■ **TEXTE DE LECTURE**:
————

Dormir plus longtemps avant un Tour de France pour accumuler des réserves, est-ce utile?

Oui, mais cela aussi doit se faire progressivement. On ne peut pas se coucher une heure plus tôt, on ne dormira de toute façon pas. Le corps doit s’y habituer. Avec des protocoles spécifiques, je recherche la durée de sommeil optimale pour m’assurer que les coureurs sont parfaitement reposés lorsqu’ils prennent le départ d’un grand tour de trois semaines.

Charlotte Edelsten, la botte secrète de Soudal Quick-Step pour Remco Evenepoel et ses coéquipiers. © Wout Beel

Le sommeil devient-il plus profond ou plus long à mesure que la fatigue augmente sur les grands tours?

C’est très individuel. Certains dorment mieux car leur corps demande plus de repos. D’autres dorment moins bien, en raison de douleurs musculaires, du stress ou de facteurs tels que le bruit, la chaleur ou le changement de chambre d’hôtel. Les coureurs prennent aussi parfois de la caféine dans le final d’une étape, en fin d’après-midi. Cela rend l’endormissement plus difficile et diminue la qualité du sommeil, même si le corps est fatigué.

Les coureurs lors d’un grand tour mangent souvent tard –parfois à 22 heures– et beaucoup, alors que selon les recommandations en matière de sommeil, il est préférable de manger deux à trois heures avant de s’endormir. Comment faire face à cette situation?

Un estomac plein rend l’endormissement plus difficile: la digestion augmente le rythme cardiaque et la température corporelle. Certains coureurs ne sont pas affectés par ce phénomène, d’autres le sont. En concertation avec les diététiciens, nous essayons d’échelonner l’apport calorique très important –jusqu’à 7.000 calories par jour– avec un repas de récupération après la course et un repas du soir plus léger.

Le stress ou l’adrénaline peuvent également empêcher les coureurs de s’endormir. Comment y remédier?

Grâce aux techniques de distraction cognitive, comme les exercices de respiration, la pleine conscience, l’écoute d’un podcast, le visionnage d’une série, la lecture. Il existe également des techniques telles que la relaxation musculaire ou des exercices de langage sémantique –la récitation de séquences de mots. L’objectif est d’instaurer une routine de sommeil qui agisse comme un déclencheur.

C’est la question que tout le monde se pose: chez les sportifs aussi, on dort avec un doudou?

J’ai travaillé avec des athlètes –pas chez Soudal Quick-Step– qui dormaient avec un ours en peluche. Je ne le déconseille certainement pas. Tout ce qu’on associe à un bon sommeil, que ce soit un oreiller spécifique, une couverture ou un ours en peluche, peut être apaisant.

Comment les coureurs doivent-ils gérer l’utilisation des écrans?

————

■ **DONNÉES FOURNIES**:
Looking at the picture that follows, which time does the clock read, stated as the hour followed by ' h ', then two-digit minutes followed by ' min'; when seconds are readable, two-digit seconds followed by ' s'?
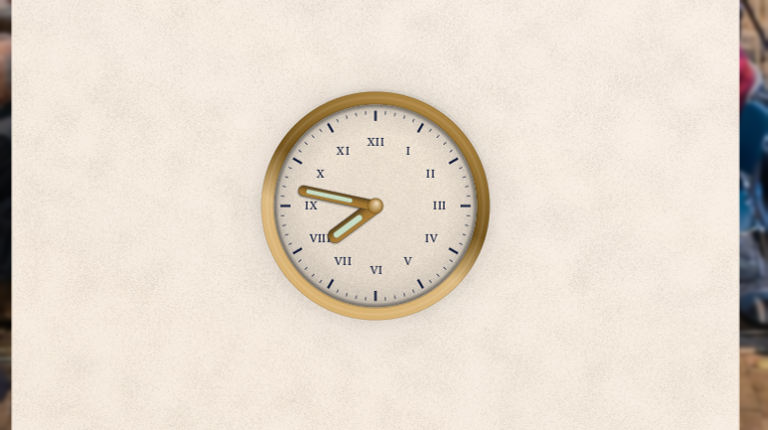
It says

————

■ **EXERCICES PROPOSÉS**:
1/ D'après le texte sur le sommeil des coureurs, jusqu'à combien de calories par jour peut monter l'apport des coureurs lors d'un grand tour ?
2/ Indiquez si chacune des affirmations suivantes concorde avec le texte sur le sommeil des coureurs, en répondant par oui ou par non et en citant les mots du texte qui le montrent. (a) Se coucher une heure plus tôt du jour au lendemain permet de dormir davantage. (b) La caféine prise en fin d'après-midi rend l'endormissement plus difficile. (c) Le texte déconseille de dormir avec un ours en peluche.

■ **RÉPONSES RÉDIGÉES**:
1/ Jusqu'à 7.000 calories par jour.

2/
(a) Non : « On ne peut pas se coucher une heure plus tôt, on ne dormira de toute façon pas. »
(b) Oui : « Cela rend l’endormissement plus difficile et diminue la qualité du sommeil, même si le corps est fatigué. »
(c) Non : « Je ne le déconseille certainement pas. »